The combination of GAA and creatine has a great potential due to the possible synergism between the two substances (3). GAA targets muscle groups with lower initial level of strength, which are the muscles of the upper body in the general population. This advantage can be due to easer absorption of GAA by these muscles as the baseline level is initially lower in these muscles (4).
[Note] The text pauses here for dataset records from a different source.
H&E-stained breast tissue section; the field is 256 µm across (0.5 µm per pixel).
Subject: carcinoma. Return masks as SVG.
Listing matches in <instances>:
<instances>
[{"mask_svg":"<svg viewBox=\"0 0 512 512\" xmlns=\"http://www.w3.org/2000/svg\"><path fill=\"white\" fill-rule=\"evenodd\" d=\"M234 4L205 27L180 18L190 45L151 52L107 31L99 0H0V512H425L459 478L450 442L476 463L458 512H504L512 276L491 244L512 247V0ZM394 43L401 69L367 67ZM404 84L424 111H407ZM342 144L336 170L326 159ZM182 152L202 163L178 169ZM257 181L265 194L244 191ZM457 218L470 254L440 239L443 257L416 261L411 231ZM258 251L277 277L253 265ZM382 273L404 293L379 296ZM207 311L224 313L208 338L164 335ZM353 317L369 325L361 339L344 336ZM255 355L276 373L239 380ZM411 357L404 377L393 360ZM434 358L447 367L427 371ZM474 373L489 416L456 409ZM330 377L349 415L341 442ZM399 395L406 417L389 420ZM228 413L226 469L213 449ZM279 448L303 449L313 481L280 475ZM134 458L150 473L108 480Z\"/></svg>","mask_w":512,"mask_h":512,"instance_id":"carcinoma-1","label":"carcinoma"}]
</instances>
6. CreGAAtine is protected from degradation due to a single-dose packaging in three-layer sachets

CreGAAtine is packed in a single-dose three-layer sachet of a pharmaceutical grade, which allows its comfortable use, but also protects creatine from converting into creatinine (its ineffective form) when exposed to heat and moisture. Regular bulk packages of creatine easily let the moisture come into the package every time you open the package, which in time leads to creatine degradation (8,9).

Side Effects and Safety

There are no known side effects of CreGAAtine. A study that examined the effect of CreGAAtine on plasma homocysteine in healthy men and women over the course of 28 days, found that there was a small increase in plasma homocysteine, but no subjects with homocysteine level above the reference range. Similar case is with creatinine, there was a small increase, but within the reference range (10). CreGAAtine is an Informed Sports certified product, which confirms it is a doping-free supplement.

When and how to take it?

CreGAAtine should be taken twice a day, one sachet in the morning and one sachet in the afternoon. It is best absorbed when you disolve it in a glass of lukewarm water and drink immediately. CreGAAtine should be taken both on your workout and non-workout days. If you take one sachet around your workout, you can take it either before or after it, whatever is more comfortable to you.

Correct Dosage

The correct dosage of CreGAAtine is 2 sachets a day.

Slika 5. Cregaatine use

nReference:

    1. Wyss M, Kaddurah-Daouk R. Creatine and creatinine metabolism. Physiol Rev. 2000;80(3):1107-1213. doi:10.1152/physrev.2000.80.3.1107
    2. Ostojic SM. Creatine synthesis in the skeletal muscle: the times they are a-changin’. Am J Physiol Endocrinol Metab. 2021;320(2):E390-E391. doi:10.1152/ajpendo.00645.2020
    3. Ostojic SM. Co-administration of creatine and guanidinoacetic acid for augmented tissue bioenergetics: A novel approach?. Biomed Pharmacother. 2017;91:238-240. doi:10.1016/j.biopha.2017.04.075
    4. Semeredi S, Stajer V, Ostojic J, Vranes M, Ostojic SM. Guanidinoacetic acid with creatine compared with creatine alone for tissue creatine content, hyperhomocysteinemia, and exercise performance: A randomized, double-blind superiority trial. Nutrition. 2019;57:162-166. doi:10.1016/j.nut.2018.04.009
    5. Tachikawa M, Kasai Y, Yokoyama R, et al. The blood-brain barrier transport and cerebral distribution of guanidinoacetate in rats: involvement of creatine and taurine transporters. J Neurochem. 2009;111(2):499-509. doi:10.1111/j.1471-4159.2009.06332.x
    6. Christie DL. Functional insights into the creatine transporter. Subcell Biochem. 2007;46:99-118. doi:10.1007/978-1-4020-6486-9_6
    7. Ostojic SM. Short‐term GAA loading: Responders versus nonresponders analysis. Food Science & Nutrition. 2020 Aug;8(8):4446-8.
    8. Sakata Y, Shiraishi S, Otsuka M. Effect of pulverization on hydration kinetic behaviors of creatine anhydrate powders. Colloids Surf B Biointerfaces. 2004;39(4):187-193. doi:10.1016/j.colsurfb.2004.07.016
    9. Uzzan M, Nechrebeki J, Zhou P, Labuza TP. Effect of water activity and temperature on the stability of creatine during storage. Drug Dev Ind Pharm. 2009;35(8):1003-1008. doi:10.1080/03639040902755197
    10. Ostojic SM, Todorovic N, Stajer V. Effect of Creatine and Guanidinoacetate Supplementation on Plasma Homocysteine in Metabolically Healthy Men and Women. Annals of Nutrition and Metabolism. 2021;77(5):307-8.